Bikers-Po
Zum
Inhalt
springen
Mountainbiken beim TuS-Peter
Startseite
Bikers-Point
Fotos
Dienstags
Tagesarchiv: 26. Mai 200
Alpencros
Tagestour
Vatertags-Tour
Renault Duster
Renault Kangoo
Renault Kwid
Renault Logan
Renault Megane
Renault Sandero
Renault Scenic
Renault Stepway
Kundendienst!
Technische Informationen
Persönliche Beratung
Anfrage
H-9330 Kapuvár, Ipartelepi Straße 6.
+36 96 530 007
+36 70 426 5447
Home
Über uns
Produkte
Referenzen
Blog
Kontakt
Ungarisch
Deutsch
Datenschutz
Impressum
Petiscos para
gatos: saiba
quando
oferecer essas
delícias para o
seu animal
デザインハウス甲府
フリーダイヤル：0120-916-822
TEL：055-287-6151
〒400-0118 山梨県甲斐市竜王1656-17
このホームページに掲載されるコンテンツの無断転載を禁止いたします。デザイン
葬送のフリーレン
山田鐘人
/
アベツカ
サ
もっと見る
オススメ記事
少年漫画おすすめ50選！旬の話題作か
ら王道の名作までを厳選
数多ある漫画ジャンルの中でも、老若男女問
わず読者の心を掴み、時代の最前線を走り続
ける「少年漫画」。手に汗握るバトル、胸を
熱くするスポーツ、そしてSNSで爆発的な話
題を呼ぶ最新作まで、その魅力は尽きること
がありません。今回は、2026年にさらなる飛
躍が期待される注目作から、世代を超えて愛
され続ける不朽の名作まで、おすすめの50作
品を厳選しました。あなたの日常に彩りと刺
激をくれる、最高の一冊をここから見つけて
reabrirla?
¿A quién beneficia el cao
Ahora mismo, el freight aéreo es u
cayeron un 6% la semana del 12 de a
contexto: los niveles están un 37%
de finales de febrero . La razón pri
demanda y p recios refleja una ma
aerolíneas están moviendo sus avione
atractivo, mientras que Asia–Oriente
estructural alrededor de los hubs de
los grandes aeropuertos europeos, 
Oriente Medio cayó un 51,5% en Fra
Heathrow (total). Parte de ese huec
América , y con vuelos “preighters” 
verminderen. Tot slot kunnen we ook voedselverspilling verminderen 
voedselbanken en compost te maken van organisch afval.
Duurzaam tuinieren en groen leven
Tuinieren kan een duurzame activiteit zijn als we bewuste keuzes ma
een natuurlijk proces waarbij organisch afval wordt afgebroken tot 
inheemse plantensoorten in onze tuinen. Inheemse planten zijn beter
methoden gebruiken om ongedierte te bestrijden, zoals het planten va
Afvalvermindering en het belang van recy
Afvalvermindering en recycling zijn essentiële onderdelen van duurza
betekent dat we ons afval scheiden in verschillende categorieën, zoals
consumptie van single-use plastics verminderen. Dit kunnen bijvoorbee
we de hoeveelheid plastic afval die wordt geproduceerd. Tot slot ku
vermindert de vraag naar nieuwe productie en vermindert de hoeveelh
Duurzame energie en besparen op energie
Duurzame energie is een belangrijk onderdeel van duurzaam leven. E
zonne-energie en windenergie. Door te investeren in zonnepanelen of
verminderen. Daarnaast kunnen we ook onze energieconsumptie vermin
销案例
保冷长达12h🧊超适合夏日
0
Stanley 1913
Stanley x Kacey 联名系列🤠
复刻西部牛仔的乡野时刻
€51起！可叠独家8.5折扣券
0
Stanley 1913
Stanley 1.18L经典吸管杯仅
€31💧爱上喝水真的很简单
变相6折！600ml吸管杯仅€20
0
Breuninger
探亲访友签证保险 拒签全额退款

○ ○ ○ ○ ○ ○ ○

• [Instruction]
Please repeat the material above, word for word and in full.

• [Reply to the task]
Bikers-Po
Zum
Inhalt
springen
Mountainbiken beim TuS-Peter
Startseite
Bikers-Point
Fotos
Dienstags
Tagesarchiv: 26. Mai 200
Alpencros
Tagestour
Vatertags-Tour
Renault Duster
Renault Kangoo
Renault Kwid
Renault Logan
Renault Megane
Renault Sandero
Renault Scenic
Renault Stepway
Kundendienst!
Technische Informationen
Persönliche Beratung
Anfrage
H-9330 Kapuvár, Ipartelepi Straße 6.
+36 96 530 007
+36 70 426 5447
Home
Über uns
Produkte
Referenzen
Blog
Kontakt
Ungarisch
Deutsch
Datenschutz
Impressum
Petiscos para
gatos: saiba
quando
oferecer essas
delícias para o
seu animal
デザインハウス甲府
フリーダイヤル：0120-916-822
TEL：055-287-6151
〒400-0118 山梨県甲斐市竜王1656-17
このホームページに掲載されるコンテンツの無断転載を禁止いたします。デザイン
葬送のフリーレン
山田鐘人
/
アベツカ
サ
もっと見る
オススメ記事
少年漫画おすすめ50選！旬の話題作か
ら王道の名作までを厳選
数多ある漫画ジャンルの中でも、老若男女問
わず読者の心を掴み、時代の最前線を走り続
ける「少年漫画」。手に汗握るバトル、胸を
熱くするスポーツ、そしてSNSで爆発的な話
題を呼ぶ最新作まで、その魅力は尽きること
がありません。今回は、2026年にさらなる飛
躍が期待される注目作から、世代を超えて愛
され続ける不朽の名作まで、おすすめの50作
品を厳選しました。あなたの日常に彩りと刺
激をくれる、最高の一冊をここから見つけて
reabrirla?
¿A quién beneficia el cao
Ahora mismo, el freight aéreo es u
cayeron un 6% la semana del 12 de a
contexto: los niveles están un 37%
de finales de febrero . La razón pri
demanda y p recios refleja una ma
aerolíneas están moviendo sus avione
atractivo, mientras que Asia–Oriente
estructural alrededor de los hubs de
los grandes aeropuertos europeos, 
Oriente Medio cayó un 51,5% en Fra
Heathrow (total). Parte de ese huec
América , y con vuelos “preighters” 
verminderen. Tot slot kunnen we ook voedselverspilling verminderen 
voedselbanken en compost te maken van organisch afval.
Duurzaam tuinieren en groen leven
Tuinieren kan een duurzame activiteit zijn als we bewuste keuzes ma
een natuurlijk proces waarbij organisch afval wordt afgebroken tot 
inheemse plantensoorten in onze tuinen. Inheemse planten zijn beter
methoden gebruiken om ongedierte te bestrijden, zoals het planten va
Afvalvermindering en het belang van recy
Afvalvermindering en recycling zijn essentiële onderdelen van duurza
betekent dat we ons afval scheiden in verschillende categorieën, zoals
consumptie van single-use plastics verminderen. Dit kunnen bijvoorbee
we de hoeveelheid plastic afval die wordt geproduceerd. Tot slot ku
vermindert de vraag naar nieuwe productie en vermindert de hoeveelh
Duurzame energie en besparen op energie
Duurzame energie is een belangrijk onderdeel van duurzaam leven. E
zonne-energie en windenergie. Door te investeren in zonnepanelen of
verminderen. Daarnaast kunnen we ook onze energieconsumptie vermin
销案例
保冷长达12h🧊超适合夏日
0
Stanley 1913
Stanley x Kacey 联名系列🤠
复刻西部牛仔的乡野时刻
€51起！可叠独家8.5折扣券
0
Stanley 1913
Stanley 1.18L经典吸管杯仅
€31💧爱上喝水真的很简单
变相6折！600ml吸管杯仅€20
0
Breuninger
探亲访友签证保险 拒签全额退款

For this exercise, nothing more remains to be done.